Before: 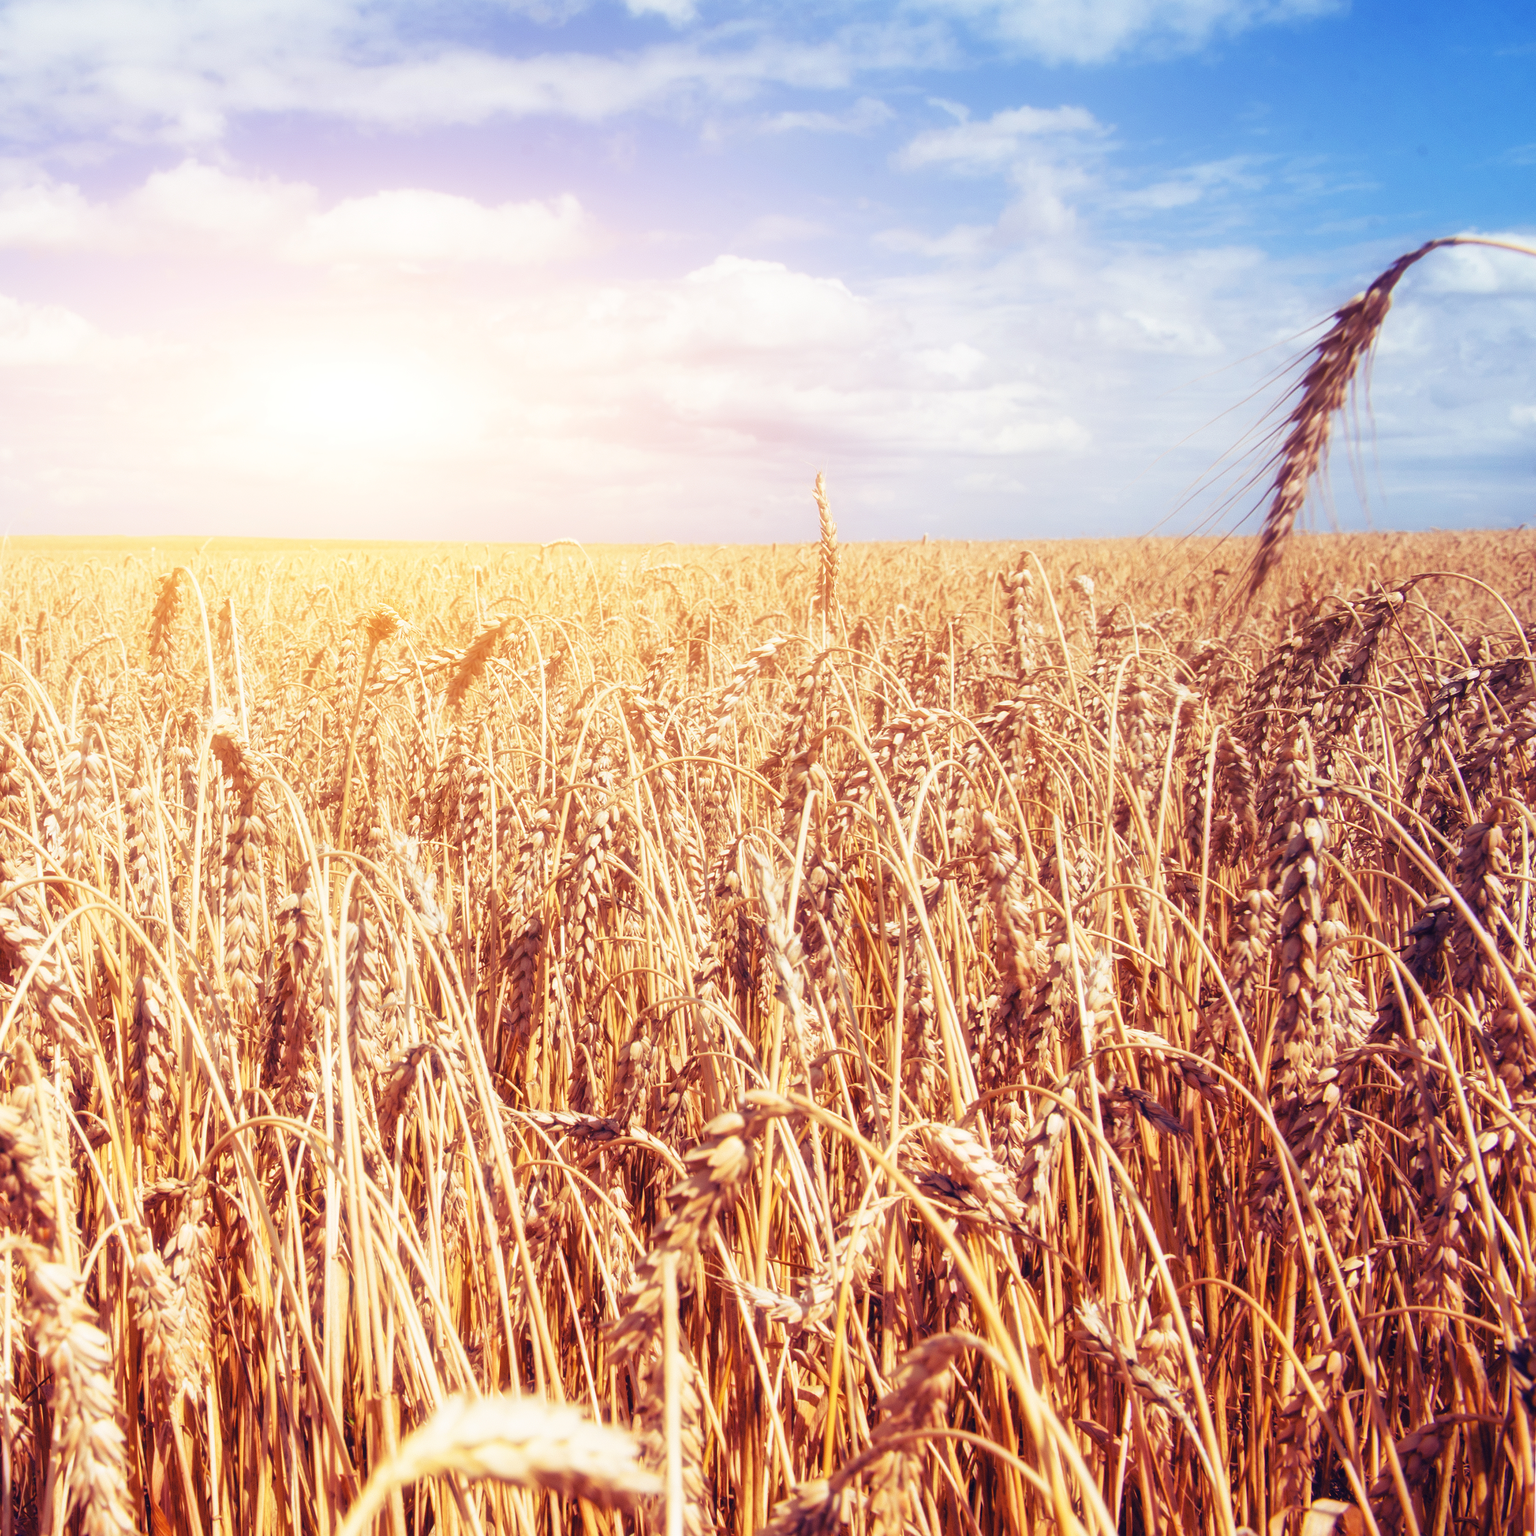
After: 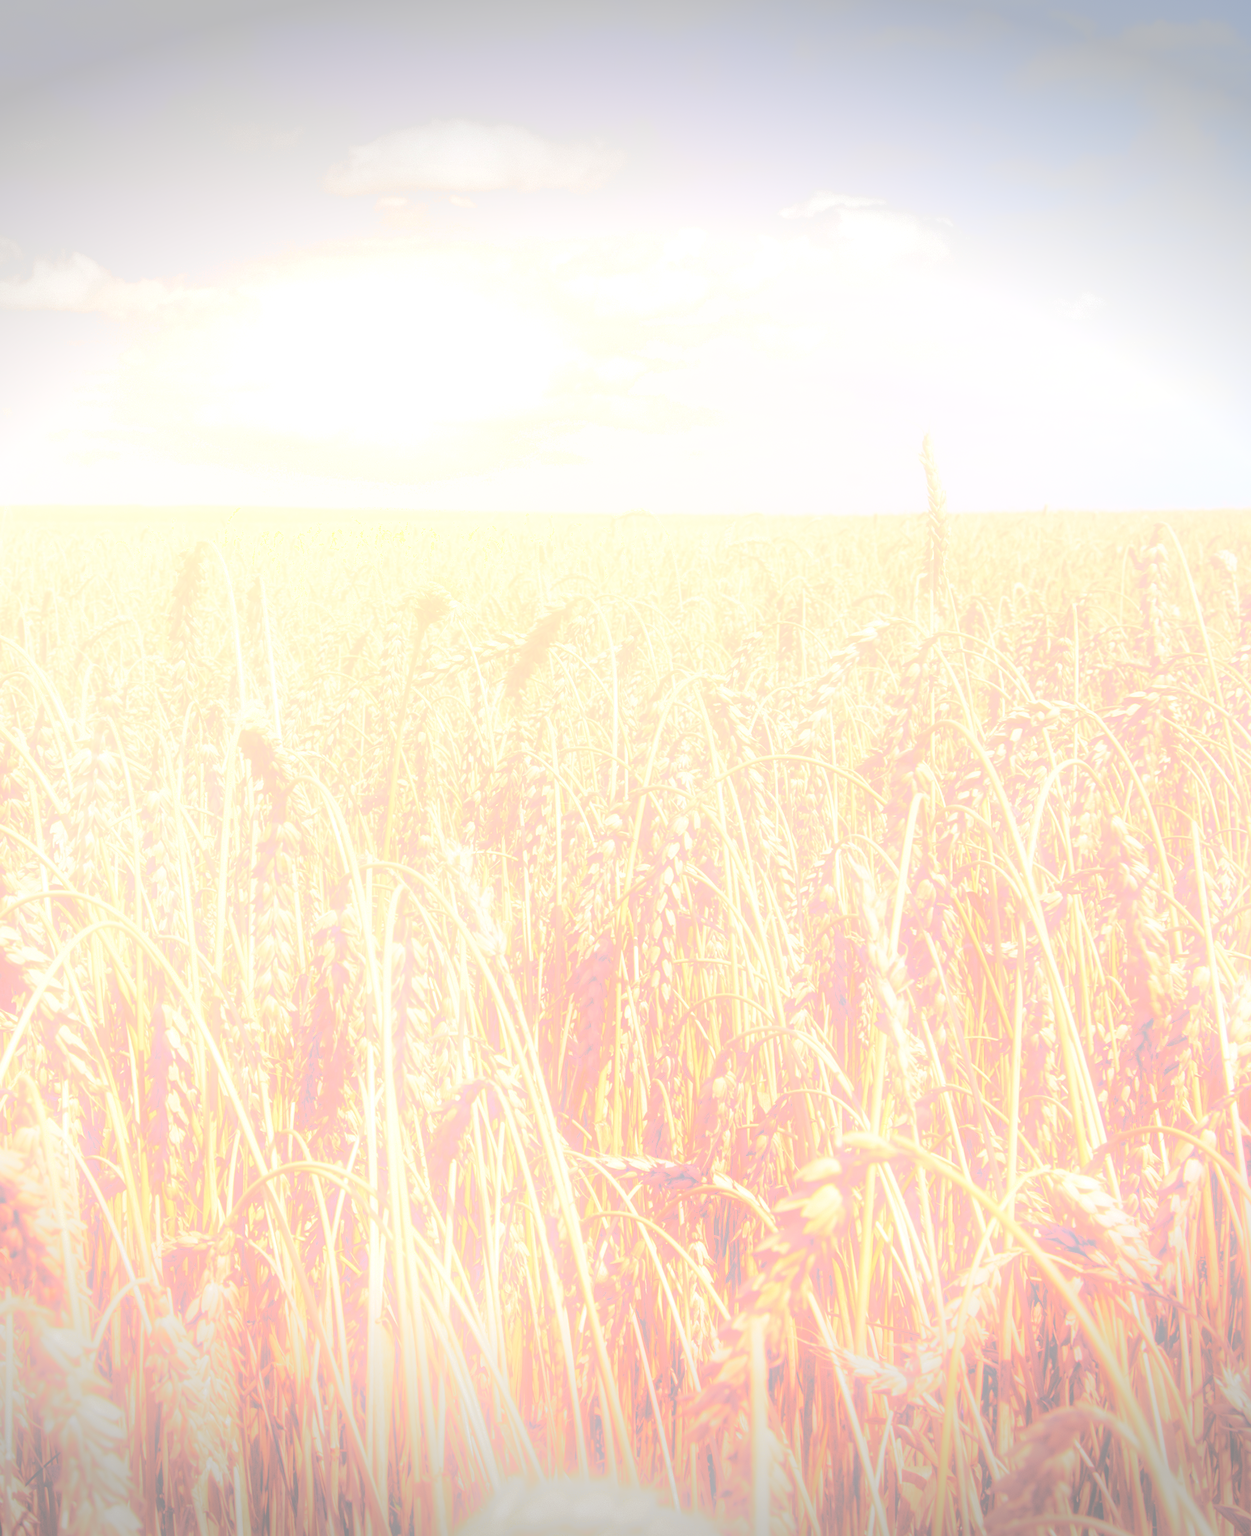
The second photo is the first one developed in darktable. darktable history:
crop: top 5.793%, right 27.902%, bottom 5.745%
shadows and highlights: shadows -39.93, highlights 63.19, soften with gaussian
exposure: black level correction -0.086, compensate exposure bias true, compensate highlight preservation false
vignetting: fall-off start 99.39%, width/height ratio 1.306
tone equalizer: -7 EV 0.163 EV, -6 EV 0.636 EV, -5 EV 1.16 EV, -4 EV 1.32 EV, -3 EV 1.15 EV, -2 EV 0.6 EV, -1 EV 0.145 EV, edges refinement/feathering 500, mask exposure compensation -1.57 EV, preserve details no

* _Direction_: Reproduce the text of every row above word for word, leaving out the pictures.

* _Worked answer_:
Before: 
After: 
The second photo is the first one developed in darktable. darktable history:
crop: top 5.793%, right 27.902%, bottom 5.745%
shadows and highlights: shadows -39.93, highlights 63.19, soften with gaussian
exposure: black level correction -0.086, compensate exposure bias true, compensate highlight preservation false
vignetting: fall-off start 99.39%, width/height ratio 1.306
tone equalizer: -7 EV 0.163 EV, -6 EV 0.636 EV, -5 EV 1.16 EV, -4 EV 1.32 EV, -3 EV 1.15 EV, -2 EV 0.6 EV, -1 EV 0.145 EV, edges refinement/feathering 500, mask exposure compensation -1.57 EV, preserve details no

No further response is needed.